#### DATA

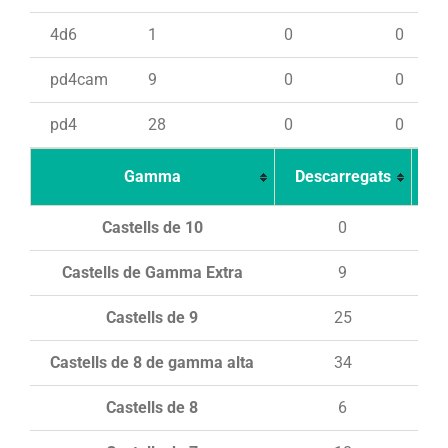
4d6
1
0
0
pd4cam
9
0
0
pd4
28
0
0
Gamma
Descarregats
Ca
Castells de 10
0
Castells de Gamma Extra
9
Castells de 9
25
Castells de 8 de gamma alta
34
Castells de 8
6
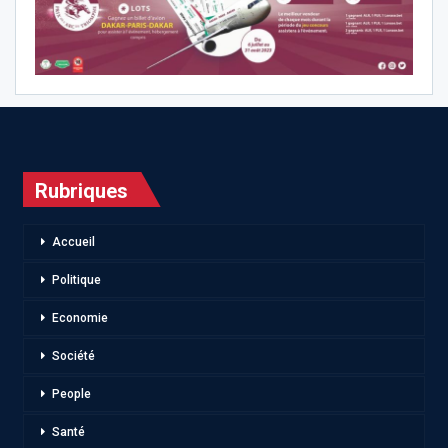
Rubriques
Accueil
Politique
Economie
Société
People
Santé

########

In the records above, locate the line with "Descarregats"; output it and each line after it through the last one, exactly, omitting pictures.

Descarregats
Ca
Castells de 10
0
Castells de Gamma Extra
9
Castells de 9
25
Castells de 8 de gamma alta
34
Castells de 8
6
Rubriques
Accueil
Politique
Economie
Société
People
Santé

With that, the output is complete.